# All 'Art Tips' Thread For The Budding Artist



## ConfusciusWasAGreatTeachr (Oct 29, 2011)

I thought it might be a good idea to start a thread like this so that all us budding artists can share tips and ask questions on all things arty with one another etc in order to improve our work.

One of the hardest things I struggle with is proportions and placements of shading etc. 

I'm always researching to try and improve and I found this bit of info on this site very helpful:




READ DRAWING ON THE RIGHT SIDE OF THE BRAIN BY BETTY EDWARDS 









If you want to read one book on how to draw, this should be it. It has been in print since 1979 and is a real classic, as it teaches you not so much how to draw as how to LOOK. It proposes the idea that most people when trying to draw allow the part of their brain associated with linear reasoning and language to 'jump in' and tell them what it thinks they OUGHT to be drawing, making them less likely to really look. In Edwards' view, artistic ability isn't 'magic' or based entirely on good hand-to-eye coordination! Artists are simply people who seem to know how to suspend this part of their brain activity instinctively.



A good example is the exercise below - the book reproduces this drawing of Igor Stravinsky by Picasso (_Musee Picasso_, 1920) . It asks you to copy the drawing firstly the right way up, and then upside down. Most people will find that the drawing they did upside down is far more accurate! This is because when the drawing is the wrong way up, your brain will be unable to identify the separate features of the face or parts of the body and therefore to impose any preconceptions about what those things should look like. All you will be able to register instead are abstract lines, and so you are likely to find yourself mentally measuring the distances between them and deciding where they ought to be placed on the page far more accurately. The exercise teaches you that drawing is about constantly mentally measuring, sizing up and comparing shapes and lines. If you aren't doing that, then you aren't likely to produce an accurate drawing.









 
3. LEARN TO SEE ABSTRACTLY


This is really a good summary of the lessons above, and it's what I try to do when I draw. I aim to entirely forget that I am drawing an eye, nose, mouth and so on and instead try to simply see the image I am copying as an abstract collection of lines and different shapes of light or dark. After I've loosely sketched in the lines of the portrait I will first fill in the pupils of the eyes, as these are almost always the darkest areas of tones that you will see. Then I'll dart around the image looking for all the darkest areas of tones - these may be in the nostrils, or the hair for instance. I find this a useful method as when I next turn my attention to the lighter tones I will have something to compare them to. Sometimes if I'm really stuck and can't see what's wrong I will turn both my portrait and my reference picture upside down! This will usually help me to see exactly which shapes have been drawn or painted incorrectly. As with lines and shapes, try never to make assumptions about areas of light and dark! For example people tend to assume that the whites of the eyes or the teeth will be the brightest parts of the face. In fact these areas are usually a little shadowed, with bright areas of highlights.

ENTRIES SUPPLIED:
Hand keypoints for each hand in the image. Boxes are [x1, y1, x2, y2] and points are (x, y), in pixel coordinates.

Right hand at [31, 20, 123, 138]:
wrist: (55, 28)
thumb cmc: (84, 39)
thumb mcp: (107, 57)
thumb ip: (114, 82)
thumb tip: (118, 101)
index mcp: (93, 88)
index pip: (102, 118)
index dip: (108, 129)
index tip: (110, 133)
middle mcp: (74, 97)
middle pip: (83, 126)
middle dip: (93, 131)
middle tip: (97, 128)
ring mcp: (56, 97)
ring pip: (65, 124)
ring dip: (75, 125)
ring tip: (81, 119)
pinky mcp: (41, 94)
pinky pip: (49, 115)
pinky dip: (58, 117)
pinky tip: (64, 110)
* * *
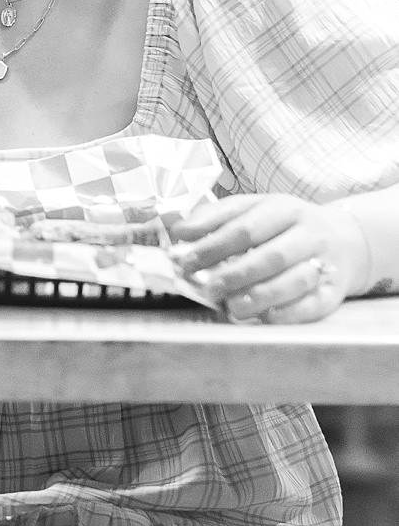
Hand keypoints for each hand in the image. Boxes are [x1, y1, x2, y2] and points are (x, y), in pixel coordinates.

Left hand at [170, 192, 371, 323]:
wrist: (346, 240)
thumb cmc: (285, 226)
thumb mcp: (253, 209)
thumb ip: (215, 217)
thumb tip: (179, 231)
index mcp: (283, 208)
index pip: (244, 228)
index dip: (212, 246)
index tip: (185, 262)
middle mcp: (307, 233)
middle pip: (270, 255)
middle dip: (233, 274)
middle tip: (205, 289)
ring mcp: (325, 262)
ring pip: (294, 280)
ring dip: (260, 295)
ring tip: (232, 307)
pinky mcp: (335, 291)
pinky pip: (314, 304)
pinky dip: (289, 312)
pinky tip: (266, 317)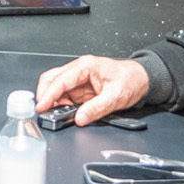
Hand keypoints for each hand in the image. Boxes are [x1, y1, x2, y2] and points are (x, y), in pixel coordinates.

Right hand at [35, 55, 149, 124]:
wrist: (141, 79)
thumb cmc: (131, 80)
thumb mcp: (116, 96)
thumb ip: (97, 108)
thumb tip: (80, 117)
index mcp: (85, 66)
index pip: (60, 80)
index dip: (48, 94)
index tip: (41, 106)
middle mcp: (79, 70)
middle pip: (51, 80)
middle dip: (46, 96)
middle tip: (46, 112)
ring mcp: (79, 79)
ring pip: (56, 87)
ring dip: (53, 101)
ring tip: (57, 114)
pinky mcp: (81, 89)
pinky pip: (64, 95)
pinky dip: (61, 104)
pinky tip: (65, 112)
--
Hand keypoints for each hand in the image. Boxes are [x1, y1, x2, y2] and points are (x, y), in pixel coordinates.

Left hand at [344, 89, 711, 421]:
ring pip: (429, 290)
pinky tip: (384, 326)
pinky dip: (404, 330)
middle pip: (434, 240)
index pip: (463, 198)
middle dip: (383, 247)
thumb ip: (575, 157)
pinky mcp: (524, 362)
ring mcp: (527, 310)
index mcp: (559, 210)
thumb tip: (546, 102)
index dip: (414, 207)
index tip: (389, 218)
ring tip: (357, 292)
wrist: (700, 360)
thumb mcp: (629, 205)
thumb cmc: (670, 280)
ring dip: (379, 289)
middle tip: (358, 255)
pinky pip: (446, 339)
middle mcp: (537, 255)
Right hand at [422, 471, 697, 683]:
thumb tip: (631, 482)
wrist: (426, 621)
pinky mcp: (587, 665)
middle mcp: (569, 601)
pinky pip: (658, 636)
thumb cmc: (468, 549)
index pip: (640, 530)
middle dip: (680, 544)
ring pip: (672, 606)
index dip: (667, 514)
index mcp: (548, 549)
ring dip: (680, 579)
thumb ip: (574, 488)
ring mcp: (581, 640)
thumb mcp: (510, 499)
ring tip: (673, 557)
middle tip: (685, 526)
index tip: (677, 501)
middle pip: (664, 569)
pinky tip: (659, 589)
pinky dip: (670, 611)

WORK INSTRUCTION 1: Summarize the art tips thread in two sentences.
WORK INSTRUCTION 2: Pick up the art tips thread after its final sentence and keep writing it.
The listing comes from a different source than the art tips thread.

ANSWER SECTION 1: The art tips thread recommends Betty Edwards's Drawing on the Right Side of the Brain, a book that teaches people how to look by suspending the part of the brain tied to linear reasoning and language. It describes an exercise of copying a Picasso drawing upside down so that only abstract lines register, and it advises treating a subject as an abstract collection of lines and shapes of light and dark without making assumptions about features or tones.

ANSWER SECTION 2:
Here's a good example of the benefit of trying not to mentally 'name' the parts of the face as you do your portrait and seeing them as separate from each other. Take a look in the mirror at your own mouth - most beginners when drawing a mouth will assume without really looking that both lips end in a clear and linear way when they meet the rest of the skin. In fact, they aren't defined anything like so clearly - you'll notice on your own lip that the thin lip tissue actually blends back into the skin of your chin in quite an uneven way and straggly way. In between the two you may well see an area of lighter pink, intermediate skin that isn't quite lip but is darker in colour than the rest of your skin. Underneath this is where you may see a line - of dark shadow. By thinking of the face as a series of abstract tonal areas and working your way through them methodically, you'd have been much more likely to notice this and to draw it accurately! 


_Info taken from Portrait Artist and Painter Anna Bregman - article archives_



Anyone got more tips on all things arty??


----------



## Snizard93 (Oct 12, 2011)

Subbing!


----------



## ConfusciusWasAGreatTeachr (Oct 29, 2011)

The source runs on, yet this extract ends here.